Dr. Rouben Adalian, Director of the Armenian National Institute in Washington DC, at St. John Armenian Church of Milwaukee

(Milwaukee, Wis.) During the beleaguered years of the First Armenian Republic (1918-1920), two Americans traveled the length of the country in a rickety motorcar over unpaved roads on a mission to aid the refugees. They may have saved as many as 100,000 lives and left behind a priceless documentary record of the Genocide.

On Sunday, April 7, Dr. Rouben Adalian, Director of the Armenian National Institute in Washington DC, spoke at St. John the Baptist Armenian Church about those two Americans, John Elder and James Arroll. They were YMCA volunteers, initially sent to Russia to boost morale in America’s World War I ally. With the rise of the Bolsheviks, Elder and Arroll found themselves in Russian Armenia.
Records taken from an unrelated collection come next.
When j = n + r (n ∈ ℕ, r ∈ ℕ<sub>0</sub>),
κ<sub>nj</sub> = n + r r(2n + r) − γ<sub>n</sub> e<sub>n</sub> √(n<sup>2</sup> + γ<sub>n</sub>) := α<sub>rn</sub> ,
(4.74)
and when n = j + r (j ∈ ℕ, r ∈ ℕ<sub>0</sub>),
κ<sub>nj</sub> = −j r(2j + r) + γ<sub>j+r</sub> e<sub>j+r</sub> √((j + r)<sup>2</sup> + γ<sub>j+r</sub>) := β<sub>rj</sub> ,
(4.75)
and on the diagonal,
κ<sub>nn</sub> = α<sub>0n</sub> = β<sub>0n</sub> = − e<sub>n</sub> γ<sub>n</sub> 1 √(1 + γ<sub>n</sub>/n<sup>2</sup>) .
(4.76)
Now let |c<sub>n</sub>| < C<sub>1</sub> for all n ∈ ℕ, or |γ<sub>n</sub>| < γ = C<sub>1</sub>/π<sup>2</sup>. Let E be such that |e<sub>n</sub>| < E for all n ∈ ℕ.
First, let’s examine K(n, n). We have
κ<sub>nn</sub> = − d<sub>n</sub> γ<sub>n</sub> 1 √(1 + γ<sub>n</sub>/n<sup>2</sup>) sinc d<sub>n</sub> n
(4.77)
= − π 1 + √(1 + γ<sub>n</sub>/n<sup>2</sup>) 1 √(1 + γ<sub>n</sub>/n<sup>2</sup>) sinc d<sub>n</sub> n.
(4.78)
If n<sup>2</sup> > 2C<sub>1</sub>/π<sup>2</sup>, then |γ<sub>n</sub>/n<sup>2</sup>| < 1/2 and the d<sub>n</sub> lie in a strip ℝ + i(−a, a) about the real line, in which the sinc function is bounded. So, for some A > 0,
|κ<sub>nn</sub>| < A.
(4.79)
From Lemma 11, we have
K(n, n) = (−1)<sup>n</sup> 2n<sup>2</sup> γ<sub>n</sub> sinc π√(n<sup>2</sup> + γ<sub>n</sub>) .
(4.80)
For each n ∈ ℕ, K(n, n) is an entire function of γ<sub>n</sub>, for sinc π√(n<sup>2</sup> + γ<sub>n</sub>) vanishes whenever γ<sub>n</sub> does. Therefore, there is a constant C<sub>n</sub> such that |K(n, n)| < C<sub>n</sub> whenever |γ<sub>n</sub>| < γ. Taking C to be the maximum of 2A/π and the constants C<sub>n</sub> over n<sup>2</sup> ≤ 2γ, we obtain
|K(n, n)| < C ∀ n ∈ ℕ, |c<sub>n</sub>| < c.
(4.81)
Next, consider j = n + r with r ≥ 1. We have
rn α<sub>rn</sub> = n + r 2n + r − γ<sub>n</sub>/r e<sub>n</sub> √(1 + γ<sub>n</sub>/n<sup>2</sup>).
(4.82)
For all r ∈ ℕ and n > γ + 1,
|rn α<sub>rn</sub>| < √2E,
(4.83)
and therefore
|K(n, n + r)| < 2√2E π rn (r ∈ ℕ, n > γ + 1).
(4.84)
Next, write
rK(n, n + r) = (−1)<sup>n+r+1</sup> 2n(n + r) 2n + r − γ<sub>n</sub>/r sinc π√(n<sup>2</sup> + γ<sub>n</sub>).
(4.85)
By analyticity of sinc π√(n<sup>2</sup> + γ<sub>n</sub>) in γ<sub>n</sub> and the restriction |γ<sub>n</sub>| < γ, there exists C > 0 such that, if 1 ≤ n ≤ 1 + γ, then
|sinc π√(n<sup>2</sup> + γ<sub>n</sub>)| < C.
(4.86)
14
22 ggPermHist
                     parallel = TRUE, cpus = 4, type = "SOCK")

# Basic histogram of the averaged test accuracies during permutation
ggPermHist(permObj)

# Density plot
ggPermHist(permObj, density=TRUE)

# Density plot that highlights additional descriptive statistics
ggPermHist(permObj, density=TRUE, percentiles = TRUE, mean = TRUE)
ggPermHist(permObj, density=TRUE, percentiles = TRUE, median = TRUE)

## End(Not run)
The challenges they faced were catastrophic in scale.

From May through October 1918, Elder and Arroll witnessed the carnage as Turkish forces drove across the border into the fragile Armenian Republic. The YMCA volunteers organized relief in Armenia as part of an overall American effort to aid millions of hungry and displaced people across Europe and the Near East, yet Elder and Arroll had fewer assets at their disposal than their counterparts in Belgium and other countries. For many months they were the only Americans in Armenia and served as their country’s unofficial representatives to the republic. The resources they worked with were slender. They established an orphanage consisting of nothing more than an empty room without beds or furnishings of any kind, only a roof to keep out the rain.

Elder and Arroll were also responsible for a trove of photographs showing the ravaged faces and emaciated bodies of refugees, the mass graves and the decimated towns left by the retreating Turks. One especially chilling image, displayed by Adalian in PowerPoint, shows a woman picking a dirt field looking for scraps of food.

Elder and Arroll’s work was long forgotten until Adalian, who earned a Ph.D in history under Richard Hovannisian, pieced together their story. However, as he conceded, many things remain unknown about the pair of humanitarian adventurers who played a decisive but unsung role in assisting Armenia during a time of great peril.